[Stored data entries]

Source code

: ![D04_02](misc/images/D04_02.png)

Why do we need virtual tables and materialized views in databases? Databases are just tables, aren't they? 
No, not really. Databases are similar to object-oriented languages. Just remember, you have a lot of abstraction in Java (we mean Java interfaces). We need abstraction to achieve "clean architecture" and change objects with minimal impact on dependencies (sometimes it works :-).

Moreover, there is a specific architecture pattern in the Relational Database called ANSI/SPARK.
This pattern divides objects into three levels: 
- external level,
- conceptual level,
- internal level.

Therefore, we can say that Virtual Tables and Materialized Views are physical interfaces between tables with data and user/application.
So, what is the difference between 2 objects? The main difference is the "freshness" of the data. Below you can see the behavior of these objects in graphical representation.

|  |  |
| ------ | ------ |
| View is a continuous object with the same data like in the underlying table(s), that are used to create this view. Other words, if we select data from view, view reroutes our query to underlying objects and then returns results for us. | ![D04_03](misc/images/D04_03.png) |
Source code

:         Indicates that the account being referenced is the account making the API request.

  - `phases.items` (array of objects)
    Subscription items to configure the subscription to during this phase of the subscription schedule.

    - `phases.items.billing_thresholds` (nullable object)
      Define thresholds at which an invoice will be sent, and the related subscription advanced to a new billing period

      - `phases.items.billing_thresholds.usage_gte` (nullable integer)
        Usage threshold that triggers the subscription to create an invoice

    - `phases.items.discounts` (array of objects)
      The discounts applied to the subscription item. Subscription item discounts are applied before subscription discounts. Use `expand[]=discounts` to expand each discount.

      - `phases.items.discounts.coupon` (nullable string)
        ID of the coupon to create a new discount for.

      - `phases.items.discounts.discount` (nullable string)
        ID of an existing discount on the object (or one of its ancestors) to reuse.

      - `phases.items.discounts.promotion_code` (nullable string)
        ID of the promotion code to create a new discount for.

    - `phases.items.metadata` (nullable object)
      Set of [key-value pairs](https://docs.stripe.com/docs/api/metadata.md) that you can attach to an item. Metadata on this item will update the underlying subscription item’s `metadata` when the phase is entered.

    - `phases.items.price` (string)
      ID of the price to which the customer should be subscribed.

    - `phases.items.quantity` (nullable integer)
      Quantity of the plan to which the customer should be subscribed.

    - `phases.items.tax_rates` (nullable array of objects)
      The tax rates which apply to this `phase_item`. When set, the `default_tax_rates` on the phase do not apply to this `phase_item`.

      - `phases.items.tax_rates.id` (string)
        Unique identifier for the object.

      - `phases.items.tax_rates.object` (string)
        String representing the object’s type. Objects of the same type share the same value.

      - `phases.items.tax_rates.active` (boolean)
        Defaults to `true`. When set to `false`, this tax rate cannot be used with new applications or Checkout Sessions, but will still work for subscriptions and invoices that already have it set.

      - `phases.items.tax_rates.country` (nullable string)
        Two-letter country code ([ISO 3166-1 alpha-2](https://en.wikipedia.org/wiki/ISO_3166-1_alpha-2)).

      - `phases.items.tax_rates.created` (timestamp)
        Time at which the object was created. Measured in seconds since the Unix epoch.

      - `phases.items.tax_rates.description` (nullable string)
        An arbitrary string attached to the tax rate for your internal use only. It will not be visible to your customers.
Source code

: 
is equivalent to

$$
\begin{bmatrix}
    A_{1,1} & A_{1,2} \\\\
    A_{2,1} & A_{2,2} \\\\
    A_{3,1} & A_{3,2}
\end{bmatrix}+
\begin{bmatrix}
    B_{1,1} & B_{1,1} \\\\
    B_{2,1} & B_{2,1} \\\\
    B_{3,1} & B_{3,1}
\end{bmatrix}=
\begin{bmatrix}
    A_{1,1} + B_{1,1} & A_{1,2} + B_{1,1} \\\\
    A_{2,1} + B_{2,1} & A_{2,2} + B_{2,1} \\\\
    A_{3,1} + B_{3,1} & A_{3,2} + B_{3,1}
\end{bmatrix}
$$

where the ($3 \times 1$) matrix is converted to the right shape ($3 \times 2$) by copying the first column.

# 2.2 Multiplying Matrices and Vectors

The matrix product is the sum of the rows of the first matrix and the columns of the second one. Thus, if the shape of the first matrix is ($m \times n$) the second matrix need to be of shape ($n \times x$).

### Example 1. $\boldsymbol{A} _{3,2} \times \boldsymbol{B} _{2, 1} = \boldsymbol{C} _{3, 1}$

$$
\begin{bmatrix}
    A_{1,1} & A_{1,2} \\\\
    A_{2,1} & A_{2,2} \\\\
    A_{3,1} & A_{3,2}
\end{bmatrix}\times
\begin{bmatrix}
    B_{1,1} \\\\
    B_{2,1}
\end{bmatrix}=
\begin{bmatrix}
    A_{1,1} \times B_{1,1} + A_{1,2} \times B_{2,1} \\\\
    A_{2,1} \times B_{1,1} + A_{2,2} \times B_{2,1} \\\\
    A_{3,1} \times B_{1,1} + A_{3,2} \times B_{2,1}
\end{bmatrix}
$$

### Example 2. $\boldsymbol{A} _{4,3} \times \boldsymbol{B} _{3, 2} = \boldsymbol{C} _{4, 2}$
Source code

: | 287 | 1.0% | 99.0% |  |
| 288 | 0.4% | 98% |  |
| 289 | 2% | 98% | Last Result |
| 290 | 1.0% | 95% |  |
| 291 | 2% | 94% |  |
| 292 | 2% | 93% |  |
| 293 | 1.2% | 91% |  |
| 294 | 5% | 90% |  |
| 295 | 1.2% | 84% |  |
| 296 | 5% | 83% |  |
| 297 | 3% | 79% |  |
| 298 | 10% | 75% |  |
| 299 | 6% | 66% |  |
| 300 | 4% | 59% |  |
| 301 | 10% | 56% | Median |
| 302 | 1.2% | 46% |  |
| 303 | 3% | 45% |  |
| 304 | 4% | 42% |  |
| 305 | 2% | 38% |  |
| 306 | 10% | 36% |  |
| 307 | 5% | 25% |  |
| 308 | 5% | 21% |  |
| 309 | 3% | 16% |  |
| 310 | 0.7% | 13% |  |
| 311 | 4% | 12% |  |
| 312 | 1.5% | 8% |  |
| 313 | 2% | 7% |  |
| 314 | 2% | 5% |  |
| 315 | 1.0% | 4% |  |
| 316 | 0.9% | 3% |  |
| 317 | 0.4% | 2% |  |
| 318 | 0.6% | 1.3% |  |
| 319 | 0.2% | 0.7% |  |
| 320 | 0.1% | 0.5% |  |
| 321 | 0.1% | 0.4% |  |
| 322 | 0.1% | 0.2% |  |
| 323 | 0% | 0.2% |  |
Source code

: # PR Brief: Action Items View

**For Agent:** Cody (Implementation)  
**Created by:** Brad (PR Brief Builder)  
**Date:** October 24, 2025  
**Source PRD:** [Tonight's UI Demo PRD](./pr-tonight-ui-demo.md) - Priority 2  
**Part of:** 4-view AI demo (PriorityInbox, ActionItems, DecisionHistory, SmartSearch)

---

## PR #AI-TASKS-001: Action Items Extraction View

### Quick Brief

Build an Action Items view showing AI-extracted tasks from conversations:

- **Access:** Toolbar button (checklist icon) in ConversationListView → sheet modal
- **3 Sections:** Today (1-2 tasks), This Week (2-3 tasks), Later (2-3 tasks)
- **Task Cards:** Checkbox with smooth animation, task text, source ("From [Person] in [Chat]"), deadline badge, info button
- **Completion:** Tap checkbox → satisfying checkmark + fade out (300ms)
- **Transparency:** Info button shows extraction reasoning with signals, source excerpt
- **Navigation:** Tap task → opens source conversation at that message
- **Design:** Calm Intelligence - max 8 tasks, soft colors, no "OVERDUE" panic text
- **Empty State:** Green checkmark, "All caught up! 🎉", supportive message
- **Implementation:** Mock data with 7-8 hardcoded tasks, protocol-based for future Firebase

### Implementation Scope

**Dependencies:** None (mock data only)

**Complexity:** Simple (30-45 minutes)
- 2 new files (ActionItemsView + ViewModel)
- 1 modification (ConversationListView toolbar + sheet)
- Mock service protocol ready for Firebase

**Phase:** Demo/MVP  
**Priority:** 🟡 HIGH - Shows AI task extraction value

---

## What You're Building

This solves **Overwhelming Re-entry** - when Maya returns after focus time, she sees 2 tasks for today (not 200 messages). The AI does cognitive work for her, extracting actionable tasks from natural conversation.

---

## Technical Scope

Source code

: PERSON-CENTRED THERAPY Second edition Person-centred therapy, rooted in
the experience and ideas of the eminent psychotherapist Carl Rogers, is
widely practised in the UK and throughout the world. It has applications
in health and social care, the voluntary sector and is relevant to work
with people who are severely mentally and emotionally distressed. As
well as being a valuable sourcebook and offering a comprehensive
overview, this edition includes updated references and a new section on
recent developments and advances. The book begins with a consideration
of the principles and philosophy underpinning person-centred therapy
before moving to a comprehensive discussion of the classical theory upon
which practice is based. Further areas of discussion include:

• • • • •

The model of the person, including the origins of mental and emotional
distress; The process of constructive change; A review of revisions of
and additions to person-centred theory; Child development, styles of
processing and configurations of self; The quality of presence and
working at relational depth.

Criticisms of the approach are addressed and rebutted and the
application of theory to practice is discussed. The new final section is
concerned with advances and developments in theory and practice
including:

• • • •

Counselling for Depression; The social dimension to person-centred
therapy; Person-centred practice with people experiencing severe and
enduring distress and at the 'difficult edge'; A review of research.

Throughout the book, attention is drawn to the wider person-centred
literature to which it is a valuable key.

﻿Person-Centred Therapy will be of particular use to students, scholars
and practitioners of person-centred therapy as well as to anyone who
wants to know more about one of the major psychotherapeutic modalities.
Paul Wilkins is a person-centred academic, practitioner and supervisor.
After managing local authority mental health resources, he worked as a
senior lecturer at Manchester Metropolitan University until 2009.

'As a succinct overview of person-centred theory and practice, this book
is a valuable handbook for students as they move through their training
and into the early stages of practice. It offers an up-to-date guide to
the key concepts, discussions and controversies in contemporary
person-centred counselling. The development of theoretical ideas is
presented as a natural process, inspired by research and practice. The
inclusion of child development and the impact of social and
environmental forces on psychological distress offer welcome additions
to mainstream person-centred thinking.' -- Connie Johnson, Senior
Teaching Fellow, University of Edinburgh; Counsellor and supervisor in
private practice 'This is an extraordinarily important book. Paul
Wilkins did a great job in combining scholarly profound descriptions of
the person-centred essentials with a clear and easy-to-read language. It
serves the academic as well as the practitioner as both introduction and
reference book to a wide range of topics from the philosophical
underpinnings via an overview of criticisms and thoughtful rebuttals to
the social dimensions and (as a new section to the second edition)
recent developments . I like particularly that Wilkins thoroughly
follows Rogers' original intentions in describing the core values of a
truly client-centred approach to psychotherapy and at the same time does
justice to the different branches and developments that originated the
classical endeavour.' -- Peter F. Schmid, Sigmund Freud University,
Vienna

| Assigned task |
Edit the records from the line containing "(nullable array of objects)" through the line containing "Unique identifier for the object.", replacing "apply" with "take effect" and keeping everything else unchanged.

| Reply |
    - `phases.items.tax_rates` (nullable array of objects)
      The tax rates which take effect to this `phase_item`. When set, the `default_tax_rates` on the phase do not take effect to this `phase_item`.

      - `phases.items.tax_rates.id` (string)
        Unique identifier for the object.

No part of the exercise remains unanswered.